He regarded her drearily. “After a long experience in my profession, Olivia, I have come to one conclusion—clients are a mistake. Good-bye.”

Left alone, Olivia stood for a moment wondering whether, after all, the dusty lawyer had a jaded sense of humour. Then she turned and caught up the cheque and sketched a few triumphant dancing steps. Suddenly, holding it in her hand, she rushed out into the hall, where the men were putting on their overcoats.

“We’ve forgotten the most important thing, Mr. Trivett. You wrote me something about an offer for the house.”

“An enquiry—not an offer,” replied Mr. Trivett. “Yes. I forgot to mention it. A Major somebody. Wait——” He lugged out a fat pocket-book which he consulted. “That’s it. Major Olifant. Coming down here to-morrow to look over it. Appointment at twelve, if that suits you. Unfortunately, I’ve an engagement and can’t show him round. But I’ll send Perkins, if you like.”

“If the Major wants to eat me, he’ll eat up poor little Mr. Perkins, too,” said Olivia. “So don’t worry.”

She waited until Myra, the maid, had helped them into their overcoats and opened the front door. After final leavetakings, they were gone. Olivia put up her hands, one of them still holding the cheque, on Myra’s gaunt shoulders and shook her and laughed.

“I’ve beaten them at last. I knew I should. Now you and I are going to have the devil’s own time.”

“We’ll have, Miss Olivia,” said Myra, withdrawing like a wooden automaton from the embrace, “the time we’ll be deserving.”

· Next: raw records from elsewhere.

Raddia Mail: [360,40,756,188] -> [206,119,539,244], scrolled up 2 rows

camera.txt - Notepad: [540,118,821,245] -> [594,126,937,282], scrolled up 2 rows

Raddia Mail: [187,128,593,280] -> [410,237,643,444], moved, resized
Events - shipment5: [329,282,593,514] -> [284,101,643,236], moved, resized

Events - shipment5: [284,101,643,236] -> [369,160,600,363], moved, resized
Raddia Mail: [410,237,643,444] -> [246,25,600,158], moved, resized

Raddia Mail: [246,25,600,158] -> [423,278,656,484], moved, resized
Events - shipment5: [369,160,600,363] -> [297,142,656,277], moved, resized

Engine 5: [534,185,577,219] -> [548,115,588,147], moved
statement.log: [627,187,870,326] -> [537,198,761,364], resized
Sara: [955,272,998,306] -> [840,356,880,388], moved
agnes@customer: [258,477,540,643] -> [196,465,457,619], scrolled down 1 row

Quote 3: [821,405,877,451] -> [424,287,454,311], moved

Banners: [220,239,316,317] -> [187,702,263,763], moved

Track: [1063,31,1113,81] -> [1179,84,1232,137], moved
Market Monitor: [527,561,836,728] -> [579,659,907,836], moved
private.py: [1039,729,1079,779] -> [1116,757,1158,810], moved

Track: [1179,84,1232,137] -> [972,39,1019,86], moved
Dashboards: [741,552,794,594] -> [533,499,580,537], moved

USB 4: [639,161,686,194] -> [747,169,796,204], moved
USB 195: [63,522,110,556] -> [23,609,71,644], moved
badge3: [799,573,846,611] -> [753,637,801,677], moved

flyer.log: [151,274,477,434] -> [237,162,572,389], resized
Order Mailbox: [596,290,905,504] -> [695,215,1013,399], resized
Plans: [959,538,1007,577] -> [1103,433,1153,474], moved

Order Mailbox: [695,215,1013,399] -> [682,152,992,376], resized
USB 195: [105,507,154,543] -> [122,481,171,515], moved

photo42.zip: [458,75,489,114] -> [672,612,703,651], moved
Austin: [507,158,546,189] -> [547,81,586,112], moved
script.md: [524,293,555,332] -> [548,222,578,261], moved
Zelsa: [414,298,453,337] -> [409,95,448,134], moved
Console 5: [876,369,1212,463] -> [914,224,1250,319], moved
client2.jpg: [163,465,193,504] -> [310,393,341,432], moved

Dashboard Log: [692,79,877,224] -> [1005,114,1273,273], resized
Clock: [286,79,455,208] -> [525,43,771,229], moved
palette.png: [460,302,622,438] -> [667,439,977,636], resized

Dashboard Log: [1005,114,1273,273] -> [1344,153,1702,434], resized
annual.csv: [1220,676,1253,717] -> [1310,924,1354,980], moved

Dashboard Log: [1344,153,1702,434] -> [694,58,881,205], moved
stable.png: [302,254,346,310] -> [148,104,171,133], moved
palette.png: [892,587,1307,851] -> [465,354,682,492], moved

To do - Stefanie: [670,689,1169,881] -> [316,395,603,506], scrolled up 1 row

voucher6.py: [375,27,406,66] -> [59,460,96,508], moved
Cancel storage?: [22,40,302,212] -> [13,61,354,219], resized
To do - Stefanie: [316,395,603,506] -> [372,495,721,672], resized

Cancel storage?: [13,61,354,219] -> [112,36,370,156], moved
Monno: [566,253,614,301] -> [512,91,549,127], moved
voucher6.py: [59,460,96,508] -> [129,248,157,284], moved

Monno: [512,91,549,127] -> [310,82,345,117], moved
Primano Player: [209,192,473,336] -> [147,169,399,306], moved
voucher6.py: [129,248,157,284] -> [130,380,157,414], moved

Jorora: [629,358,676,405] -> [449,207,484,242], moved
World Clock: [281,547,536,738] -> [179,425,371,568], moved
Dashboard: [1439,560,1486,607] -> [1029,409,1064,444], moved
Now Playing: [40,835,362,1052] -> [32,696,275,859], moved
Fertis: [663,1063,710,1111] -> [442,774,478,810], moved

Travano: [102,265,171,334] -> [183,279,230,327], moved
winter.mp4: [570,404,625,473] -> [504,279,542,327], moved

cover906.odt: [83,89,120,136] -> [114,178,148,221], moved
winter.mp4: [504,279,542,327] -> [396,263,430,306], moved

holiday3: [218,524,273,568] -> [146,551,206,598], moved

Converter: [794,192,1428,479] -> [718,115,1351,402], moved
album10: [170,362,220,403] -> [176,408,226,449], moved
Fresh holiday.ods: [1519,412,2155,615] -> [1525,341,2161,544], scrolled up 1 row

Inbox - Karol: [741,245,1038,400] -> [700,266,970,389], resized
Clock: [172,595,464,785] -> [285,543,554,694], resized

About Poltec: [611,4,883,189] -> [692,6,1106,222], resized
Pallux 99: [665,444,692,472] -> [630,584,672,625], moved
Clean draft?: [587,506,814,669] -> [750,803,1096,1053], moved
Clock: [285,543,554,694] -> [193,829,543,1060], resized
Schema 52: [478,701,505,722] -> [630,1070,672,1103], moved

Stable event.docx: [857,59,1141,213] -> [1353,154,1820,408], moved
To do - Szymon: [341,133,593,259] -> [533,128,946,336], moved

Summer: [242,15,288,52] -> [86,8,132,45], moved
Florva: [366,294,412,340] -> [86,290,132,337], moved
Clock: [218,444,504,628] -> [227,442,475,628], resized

Myra was long, lean, and angular, dressed precisely in parlourmaid’s black; but the absence of cap on her faultlessly neat iron grey hair and the black apron suggested a cross between the housekeeper and personal maid. She shared, with a cook and a vague, print-attired help, the whole service of the house. The fact of Myra had been one of the earliest implanted in the consciousness of Olivia’s awakening childhood. Myra was there, perdurable as father and mother, as Polly, the parrot, whose “Drat the child” of that morning was the same echo of Myra’s voice, as it was when, at the age of two, she began to interpret the bird’s articulate speech. And, as far as she could remember, Myra had always been the same. Age had not withered her, nor had custom staled her infinite invariability. She had been withered since the beginning of time, and she had been as unchanging in aspect and flavour as Olivia’s lifelong breakfast egg. Myra’s origins were hidden in mystery. A family legend declared her a foundling. She had come as a girl from Essex, recommended by a friend, long since dead, of Mrs. Gale. She never spoke of father, mother, sisters, and brothers; but every year, when she took her holiday, she was presumed to return to her native county. With that exception she seemed to have far less of a private life than the household cat. It never occurred to Olivia that she could possibly lead an independent existence. Her age was about forty-five.

“They think I’m either mad or immoral,” said Olivia. “Thank God, they’re not religious, or they’d be holding prayer meetings over me.”